* **WHAT TO PRODUCE**: Render every line of the items below as a JSON list of strings, one string per line, skipping blank lines. Leave the pictures out.

(Chart tasks with short answers)
»»
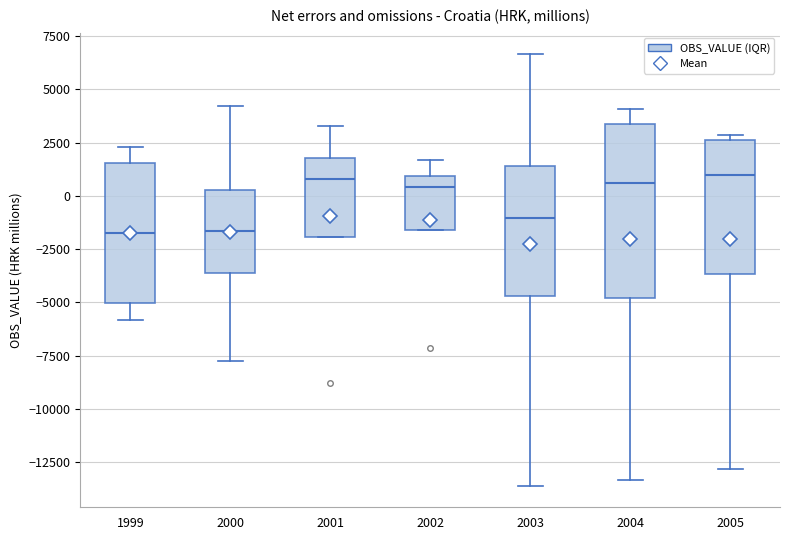

Which box is the tallest, from its lower edge to its upper edge?

2004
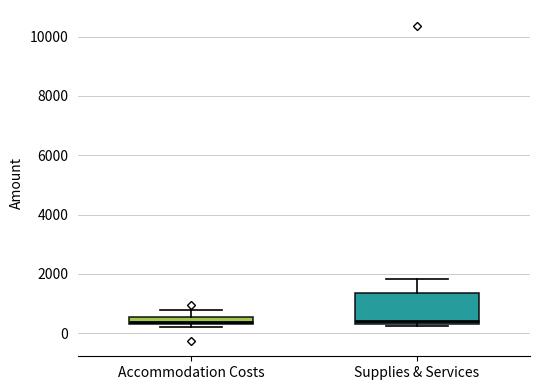

Which box is the tallest, from its lower edge to its upper edge?

Supplies & Services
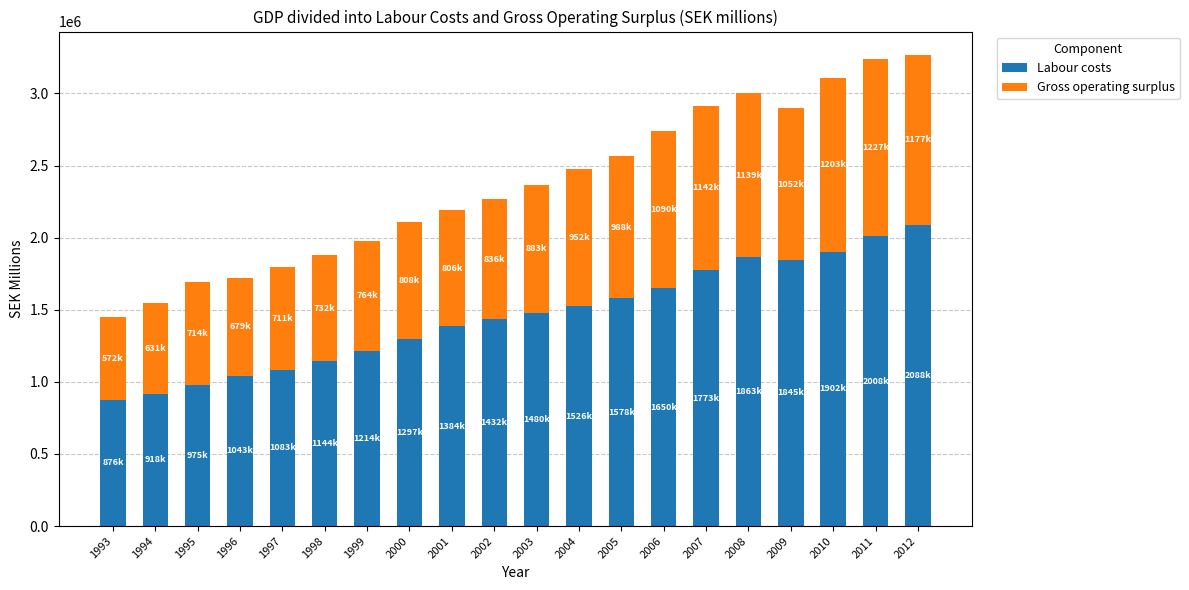

What is the total value across all series at 1997?

1794804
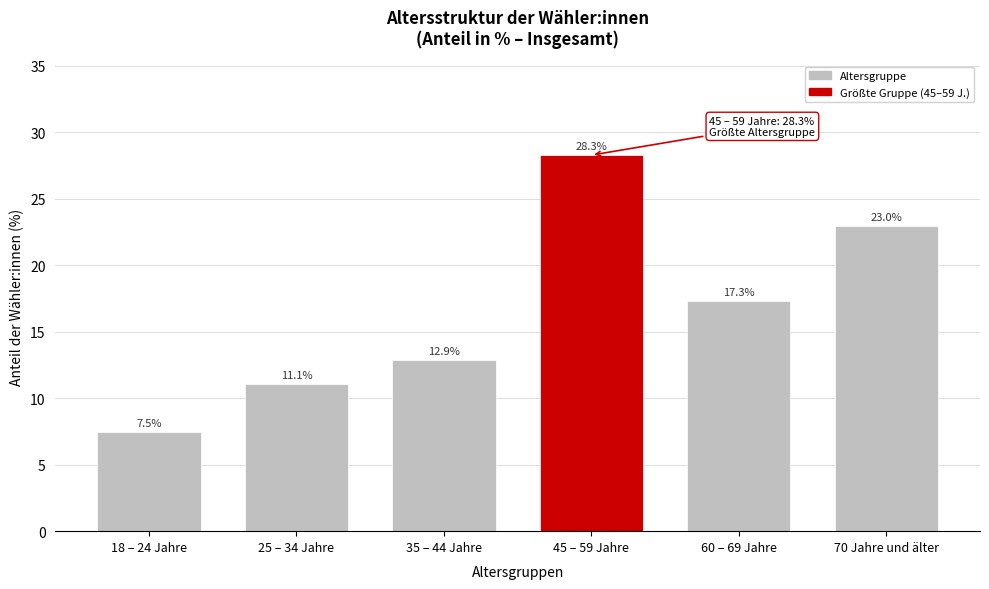

Reading left to right, what are all the values shown in this chart?

7.5	11.1	12.9	28.3	17.3	23.0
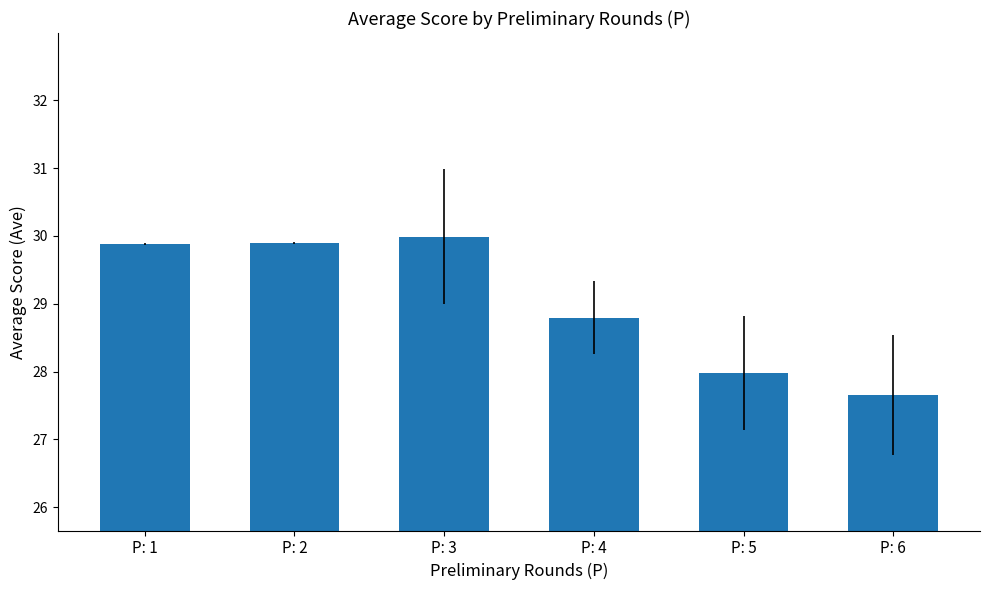

What is the value of the 3rd bar from the left?

30.0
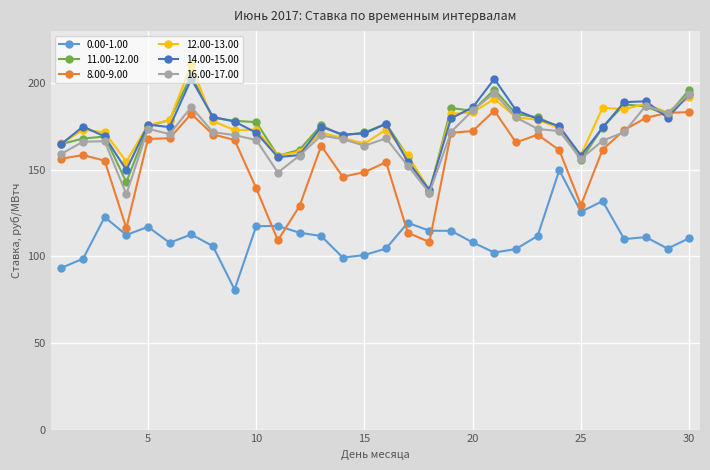

Which series has the largest range (max minus min)?

8.00-9.00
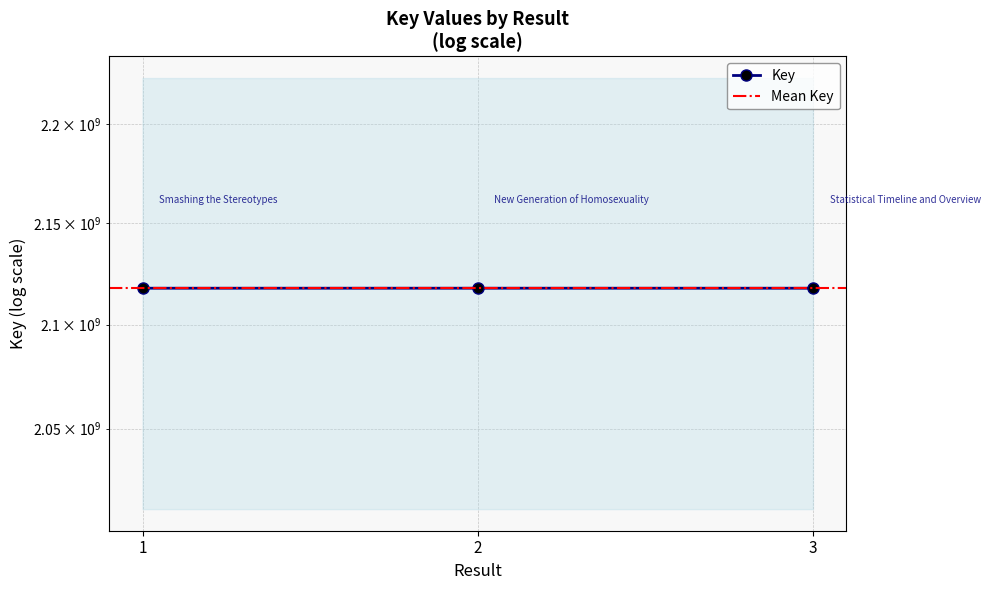

Where is the data nearest to the value 2117889202?

3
««
* **PROBLEM SOLUTION**:
[
  "Which box is the tallest, from its lower edge to its upper edge?",
  "2004",
  "Which box is the tallest, from its lower edge to its upper edge?",
  "Supplies & Services",
  "What is the total value across all series at 1997?",
  "1794804",
  "Reading left to right, what are all the values shown in this chart?",
  "7.5\t11.1\t12.9\t28.3\t17.3\t23.0",
  "What is the value of the 3rd bar from the left?",
  "30.0",
  "Which series has the largest range (max minus min)?",
  "8.00-9.00",
  "Where is the data nearest to the value 2117889202?",
  "3"
]